AIM OF THE EXERCISE ▸
The lines you return must be all those in the data that hold the string "test".

++++ DATA IN THIS EXERCISE ++++

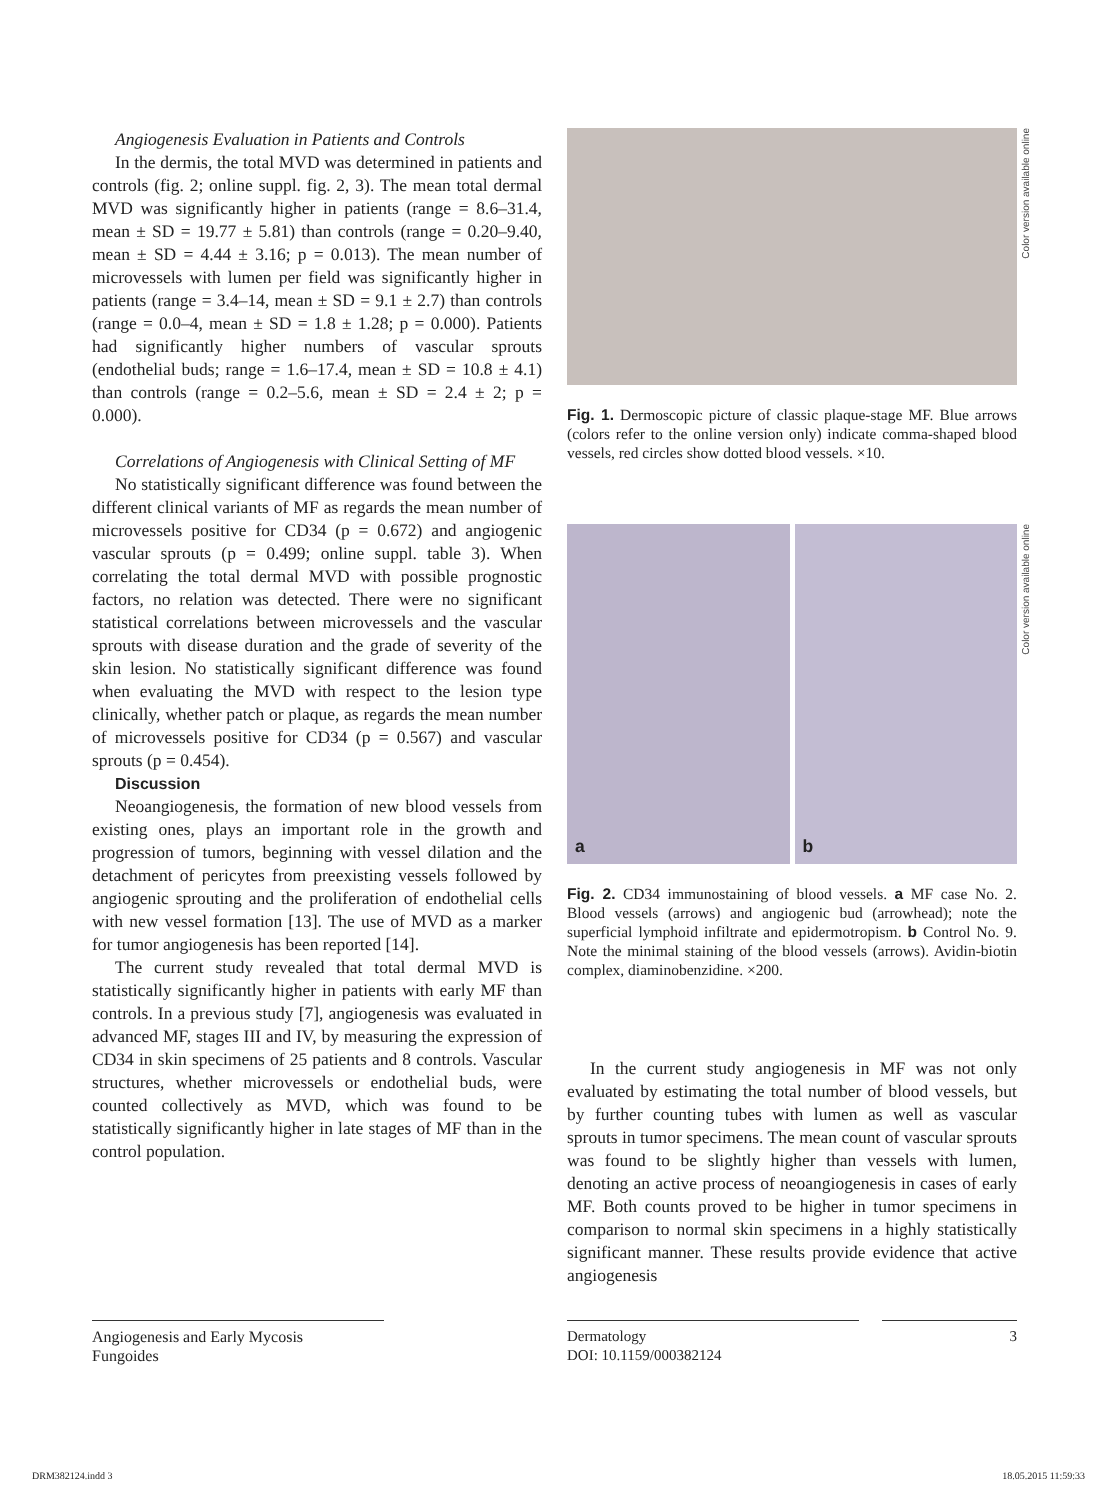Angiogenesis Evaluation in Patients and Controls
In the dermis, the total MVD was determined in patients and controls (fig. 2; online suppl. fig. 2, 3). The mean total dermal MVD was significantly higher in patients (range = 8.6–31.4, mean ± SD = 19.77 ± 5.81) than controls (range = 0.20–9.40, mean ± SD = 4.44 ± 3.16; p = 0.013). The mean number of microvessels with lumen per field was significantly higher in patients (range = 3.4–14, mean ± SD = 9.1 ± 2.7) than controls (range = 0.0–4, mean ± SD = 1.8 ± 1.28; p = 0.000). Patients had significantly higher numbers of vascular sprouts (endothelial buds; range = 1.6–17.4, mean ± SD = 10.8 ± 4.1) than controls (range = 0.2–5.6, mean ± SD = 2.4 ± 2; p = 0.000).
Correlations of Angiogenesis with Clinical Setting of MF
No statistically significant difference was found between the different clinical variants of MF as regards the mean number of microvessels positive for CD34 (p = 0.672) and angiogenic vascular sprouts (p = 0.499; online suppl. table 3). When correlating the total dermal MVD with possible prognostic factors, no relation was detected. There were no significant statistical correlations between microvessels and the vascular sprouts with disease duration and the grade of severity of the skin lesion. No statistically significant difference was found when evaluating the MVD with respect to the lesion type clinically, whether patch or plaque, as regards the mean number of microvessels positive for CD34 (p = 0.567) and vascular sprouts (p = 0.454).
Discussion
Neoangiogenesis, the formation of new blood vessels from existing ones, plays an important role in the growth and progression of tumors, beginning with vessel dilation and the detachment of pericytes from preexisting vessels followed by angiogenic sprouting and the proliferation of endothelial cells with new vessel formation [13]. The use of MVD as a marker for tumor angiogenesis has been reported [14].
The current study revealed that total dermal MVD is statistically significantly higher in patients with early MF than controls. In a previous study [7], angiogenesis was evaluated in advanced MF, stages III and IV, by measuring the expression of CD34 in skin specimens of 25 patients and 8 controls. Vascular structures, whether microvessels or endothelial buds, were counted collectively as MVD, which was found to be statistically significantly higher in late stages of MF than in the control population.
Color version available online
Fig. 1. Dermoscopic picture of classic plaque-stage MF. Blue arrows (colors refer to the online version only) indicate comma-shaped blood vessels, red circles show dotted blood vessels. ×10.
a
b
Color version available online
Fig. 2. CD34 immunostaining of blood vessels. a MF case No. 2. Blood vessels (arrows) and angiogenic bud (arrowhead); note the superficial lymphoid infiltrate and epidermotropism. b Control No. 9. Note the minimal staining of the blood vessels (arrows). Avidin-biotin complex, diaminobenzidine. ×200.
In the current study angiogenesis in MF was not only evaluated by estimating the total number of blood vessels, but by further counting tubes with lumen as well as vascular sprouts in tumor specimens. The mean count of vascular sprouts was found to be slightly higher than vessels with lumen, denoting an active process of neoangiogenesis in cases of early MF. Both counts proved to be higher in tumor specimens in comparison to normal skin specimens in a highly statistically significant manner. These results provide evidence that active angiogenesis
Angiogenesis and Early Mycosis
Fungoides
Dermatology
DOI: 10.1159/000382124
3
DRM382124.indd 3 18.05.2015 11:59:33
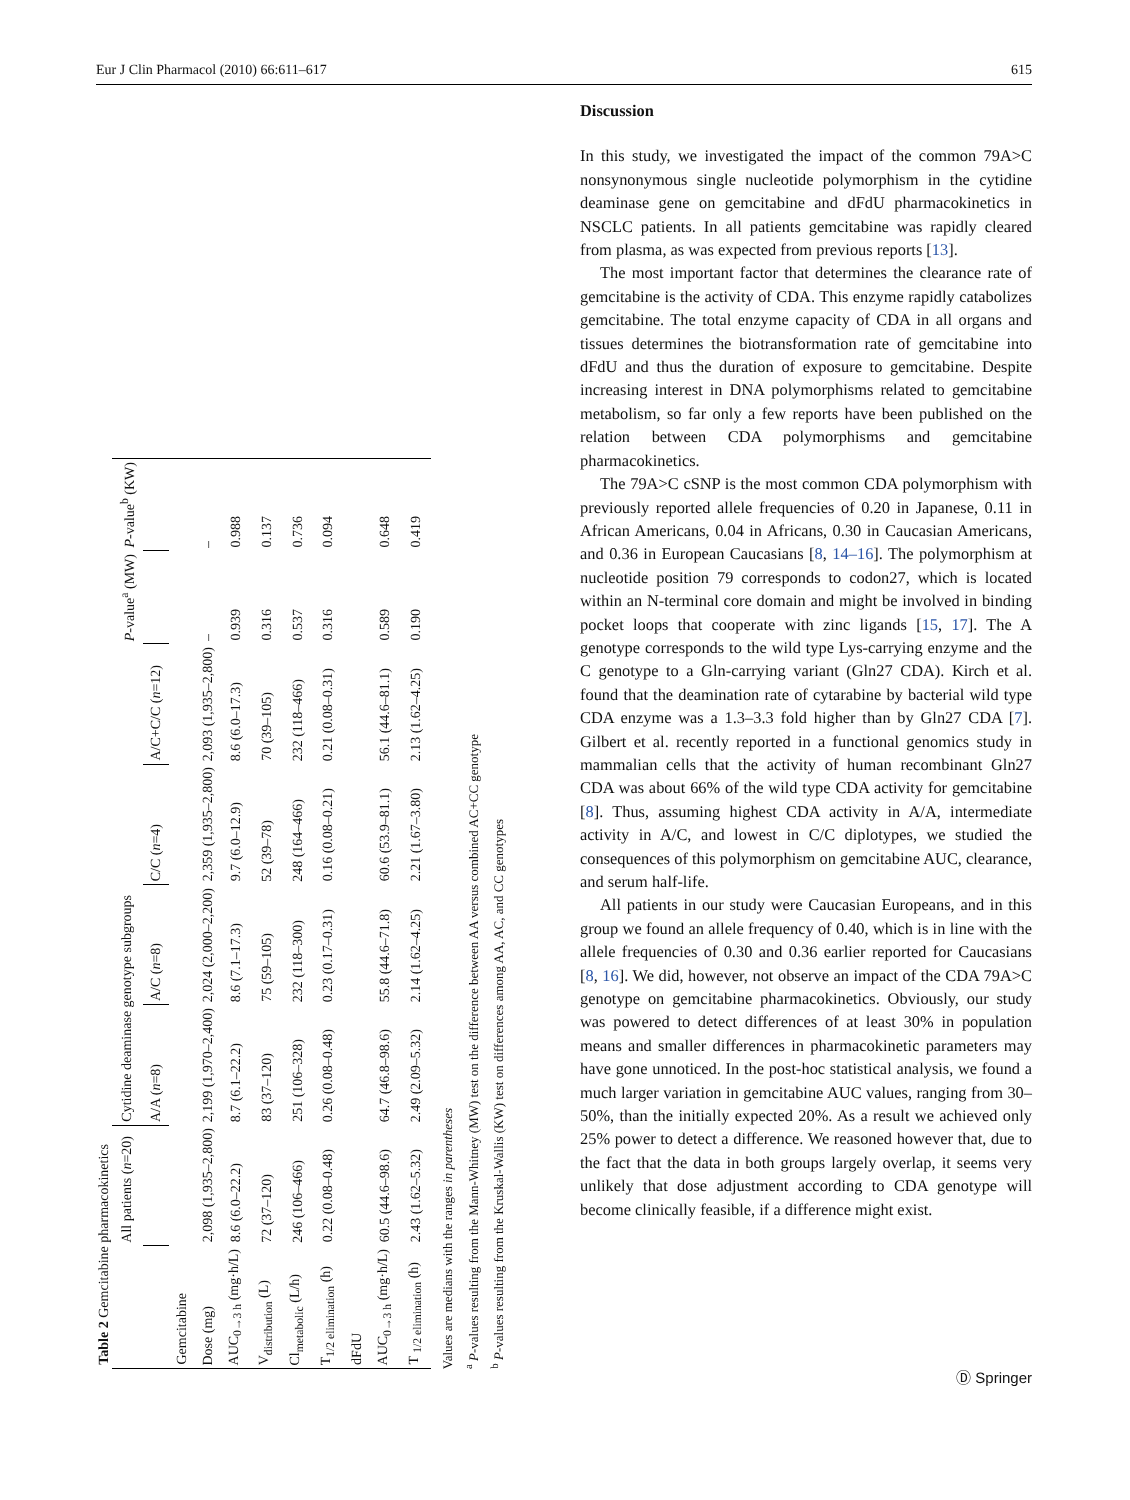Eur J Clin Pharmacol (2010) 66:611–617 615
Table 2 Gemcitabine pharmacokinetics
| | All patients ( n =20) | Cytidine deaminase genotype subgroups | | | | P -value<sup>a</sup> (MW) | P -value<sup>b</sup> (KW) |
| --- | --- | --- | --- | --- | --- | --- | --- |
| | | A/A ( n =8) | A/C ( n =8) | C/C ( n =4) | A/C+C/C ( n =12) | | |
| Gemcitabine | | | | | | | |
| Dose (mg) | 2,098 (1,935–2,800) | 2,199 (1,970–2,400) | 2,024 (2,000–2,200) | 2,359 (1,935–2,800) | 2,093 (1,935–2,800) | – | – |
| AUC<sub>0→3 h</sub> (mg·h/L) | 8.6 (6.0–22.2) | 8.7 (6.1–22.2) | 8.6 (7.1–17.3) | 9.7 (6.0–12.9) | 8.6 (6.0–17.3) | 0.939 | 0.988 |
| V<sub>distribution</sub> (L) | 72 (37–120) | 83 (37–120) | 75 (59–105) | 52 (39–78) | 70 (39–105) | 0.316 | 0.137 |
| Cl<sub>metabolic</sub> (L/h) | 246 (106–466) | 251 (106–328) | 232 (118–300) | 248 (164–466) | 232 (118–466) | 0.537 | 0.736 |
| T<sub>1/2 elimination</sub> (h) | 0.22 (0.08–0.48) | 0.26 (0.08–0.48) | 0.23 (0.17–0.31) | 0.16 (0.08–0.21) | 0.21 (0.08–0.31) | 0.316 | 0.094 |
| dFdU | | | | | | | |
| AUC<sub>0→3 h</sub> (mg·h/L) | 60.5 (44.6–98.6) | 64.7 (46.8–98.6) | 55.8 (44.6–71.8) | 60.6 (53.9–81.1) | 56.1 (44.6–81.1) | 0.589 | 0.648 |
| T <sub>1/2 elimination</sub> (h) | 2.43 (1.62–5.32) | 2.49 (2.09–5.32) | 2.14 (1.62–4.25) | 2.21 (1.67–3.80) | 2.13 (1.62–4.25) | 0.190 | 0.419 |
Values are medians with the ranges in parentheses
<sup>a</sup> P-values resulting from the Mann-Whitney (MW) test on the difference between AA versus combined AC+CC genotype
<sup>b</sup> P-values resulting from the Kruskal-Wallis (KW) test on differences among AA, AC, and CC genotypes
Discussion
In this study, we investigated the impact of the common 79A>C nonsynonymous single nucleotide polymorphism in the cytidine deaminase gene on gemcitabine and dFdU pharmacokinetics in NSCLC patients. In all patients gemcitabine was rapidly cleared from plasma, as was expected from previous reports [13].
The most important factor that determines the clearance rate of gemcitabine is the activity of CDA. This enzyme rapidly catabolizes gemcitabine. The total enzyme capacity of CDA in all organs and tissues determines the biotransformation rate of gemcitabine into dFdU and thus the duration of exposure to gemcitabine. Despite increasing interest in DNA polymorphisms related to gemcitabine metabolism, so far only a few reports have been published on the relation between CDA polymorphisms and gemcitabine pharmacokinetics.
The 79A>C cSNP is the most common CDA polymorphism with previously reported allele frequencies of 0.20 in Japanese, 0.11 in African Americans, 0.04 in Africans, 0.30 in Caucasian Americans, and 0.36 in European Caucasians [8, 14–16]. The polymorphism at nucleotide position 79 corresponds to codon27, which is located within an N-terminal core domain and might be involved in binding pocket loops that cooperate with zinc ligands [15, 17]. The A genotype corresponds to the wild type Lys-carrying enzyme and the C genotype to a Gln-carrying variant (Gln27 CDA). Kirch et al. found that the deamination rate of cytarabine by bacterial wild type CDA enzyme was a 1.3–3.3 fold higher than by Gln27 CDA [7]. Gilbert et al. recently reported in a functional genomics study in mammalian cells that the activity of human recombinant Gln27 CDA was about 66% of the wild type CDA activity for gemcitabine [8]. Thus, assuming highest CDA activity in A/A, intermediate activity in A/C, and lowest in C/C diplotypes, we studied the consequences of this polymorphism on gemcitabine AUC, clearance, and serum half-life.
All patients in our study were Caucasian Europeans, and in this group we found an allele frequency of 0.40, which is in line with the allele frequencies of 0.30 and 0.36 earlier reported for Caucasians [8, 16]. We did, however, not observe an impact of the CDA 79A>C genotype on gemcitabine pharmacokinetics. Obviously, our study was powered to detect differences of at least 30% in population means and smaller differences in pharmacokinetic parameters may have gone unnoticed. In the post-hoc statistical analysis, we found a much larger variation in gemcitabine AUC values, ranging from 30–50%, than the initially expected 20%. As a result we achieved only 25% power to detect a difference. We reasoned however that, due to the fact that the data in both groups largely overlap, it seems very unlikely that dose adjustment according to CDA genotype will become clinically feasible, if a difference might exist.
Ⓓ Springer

++++
++++ DATA IN THIS EXERCISE ++++

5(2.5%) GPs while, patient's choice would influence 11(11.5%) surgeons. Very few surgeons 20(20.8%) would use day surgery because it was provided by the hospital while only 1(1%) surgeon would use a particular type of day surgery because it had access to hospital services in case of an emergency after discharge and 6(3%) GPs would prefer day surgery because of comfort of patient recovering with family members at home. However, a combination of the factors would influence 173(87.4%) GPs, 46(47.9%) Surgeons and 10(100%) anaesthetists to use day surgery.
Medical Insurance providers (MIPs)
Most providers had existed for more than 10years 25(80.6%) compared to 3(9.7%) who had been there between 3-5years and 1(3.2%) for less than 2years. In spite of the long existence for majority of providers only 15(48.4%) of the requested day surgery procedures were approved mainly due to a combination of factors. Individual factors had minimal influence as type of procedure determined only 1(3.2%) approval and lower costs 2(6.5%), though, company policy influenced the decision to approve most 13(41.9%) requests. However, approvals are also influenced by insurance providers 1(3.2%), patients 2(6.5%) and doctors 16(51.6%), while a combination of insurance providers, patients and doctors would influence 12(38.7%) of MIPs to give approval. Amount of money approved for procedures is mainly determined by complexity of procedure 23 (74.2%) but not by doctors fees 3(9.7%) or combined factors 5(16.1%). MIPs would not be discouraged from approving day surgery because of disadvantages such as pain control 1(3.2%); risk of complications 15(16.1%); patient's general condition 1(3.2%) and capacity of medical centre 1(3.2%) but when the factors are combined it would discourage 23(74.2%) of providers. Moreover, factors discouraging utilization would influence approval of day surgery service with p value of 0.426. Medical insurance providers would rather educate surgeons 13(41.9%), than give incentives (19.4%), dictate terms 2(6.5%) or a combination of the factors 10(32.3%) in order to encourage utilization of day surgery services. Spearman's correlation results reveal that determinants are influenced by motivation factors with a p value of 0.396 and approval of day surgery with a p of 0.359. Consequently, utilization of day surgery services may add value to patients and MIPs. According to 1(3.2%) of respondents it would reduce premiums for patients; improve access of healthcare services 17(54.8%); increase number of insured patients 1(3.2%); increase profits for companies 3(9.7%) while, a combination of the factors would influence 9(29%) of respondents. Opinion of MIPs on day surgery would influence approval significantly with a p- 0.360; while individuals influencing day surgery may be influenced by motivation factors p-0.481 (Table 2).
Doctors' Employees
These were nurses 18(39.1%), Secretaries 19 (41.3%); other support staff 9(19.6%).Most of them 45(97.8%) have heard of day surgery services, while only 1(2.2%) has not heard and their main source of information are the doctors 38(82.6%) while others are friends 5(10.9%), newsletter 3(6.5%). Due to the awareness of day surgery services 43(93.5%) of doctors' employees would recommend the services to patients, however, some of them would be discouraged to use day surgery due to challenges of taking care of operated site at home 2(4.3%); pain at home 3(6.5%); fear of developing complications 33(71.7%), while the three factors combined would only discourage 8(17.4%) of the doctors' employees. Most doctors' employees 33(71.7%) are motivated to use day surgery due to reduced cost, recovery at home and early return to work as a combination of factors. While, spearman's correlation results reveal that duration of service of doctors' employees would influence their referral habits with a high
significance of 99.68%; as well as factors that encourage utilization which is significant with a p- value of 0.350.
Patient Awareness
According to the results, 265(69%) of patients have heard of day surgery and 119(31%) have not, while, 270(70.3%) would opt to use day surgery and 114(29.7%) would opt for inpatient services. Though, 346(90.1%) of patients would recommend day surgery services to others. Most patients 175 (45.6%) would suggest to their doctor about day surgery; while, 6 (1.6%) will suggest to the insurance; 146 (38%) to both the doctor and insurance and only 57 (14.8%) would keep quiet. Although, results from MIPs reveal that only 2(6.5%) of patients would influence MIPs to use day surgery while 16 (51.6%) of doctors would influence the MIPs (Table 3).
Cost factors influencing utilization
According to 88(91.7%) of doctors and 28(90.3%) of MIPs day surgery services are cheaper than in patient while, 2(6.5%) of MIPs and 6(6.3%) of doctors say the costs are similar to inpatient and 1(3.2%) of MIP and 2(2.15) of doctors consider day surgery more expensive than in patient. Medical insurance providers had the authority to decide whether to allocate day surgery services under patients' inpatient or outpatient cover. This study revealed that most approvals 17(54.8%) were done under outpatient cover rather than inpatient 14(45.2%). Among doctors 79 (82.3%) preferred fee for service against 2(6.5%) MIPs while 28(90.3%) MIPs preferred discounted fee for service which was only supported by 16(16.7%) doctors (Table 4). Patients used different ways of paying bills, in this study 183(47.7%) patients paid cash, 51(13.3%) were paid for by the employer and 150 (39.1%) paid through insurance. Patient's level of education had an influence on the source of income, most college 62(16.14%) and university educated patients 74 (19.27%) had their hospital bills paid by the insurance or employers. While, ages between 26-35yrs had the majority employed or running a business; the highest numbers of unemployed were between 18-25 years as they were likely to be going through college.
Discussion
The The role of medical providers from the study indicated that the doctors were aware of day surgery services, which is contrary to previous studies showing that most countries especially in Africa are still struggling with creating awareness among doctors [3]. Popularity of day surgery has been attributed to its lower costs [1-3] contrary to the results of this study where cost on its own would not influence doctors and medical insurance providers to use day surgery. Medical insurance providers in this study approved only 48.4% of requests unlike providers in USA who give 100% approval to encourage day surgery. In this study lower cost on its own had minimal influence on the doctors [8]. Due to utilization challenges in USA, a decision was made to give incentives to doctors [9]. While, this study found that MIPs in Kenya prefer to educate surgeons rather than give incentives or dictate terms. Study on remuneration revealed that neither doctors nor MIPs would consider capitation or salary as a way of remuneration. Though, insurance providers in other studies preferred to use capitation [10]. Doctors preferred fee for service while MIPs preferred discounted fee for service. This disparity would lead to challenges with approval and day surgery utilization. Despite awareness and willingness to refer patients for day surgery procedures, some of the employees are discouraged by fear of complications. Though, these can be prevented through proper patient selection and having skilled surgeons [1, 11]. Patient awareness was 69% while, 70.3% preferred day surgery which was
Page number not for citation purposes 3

++++

YOUR RESPONSE ▸
<sup>a</sup> P-values resulting from the Mann-Whitney (MW) test on the difference between AA versus combined AC+CC genotype
<sup>b</sup> P-values resulting from the Kruskal-Wallis (KW) test on differences among AA, AC, and CC genotypes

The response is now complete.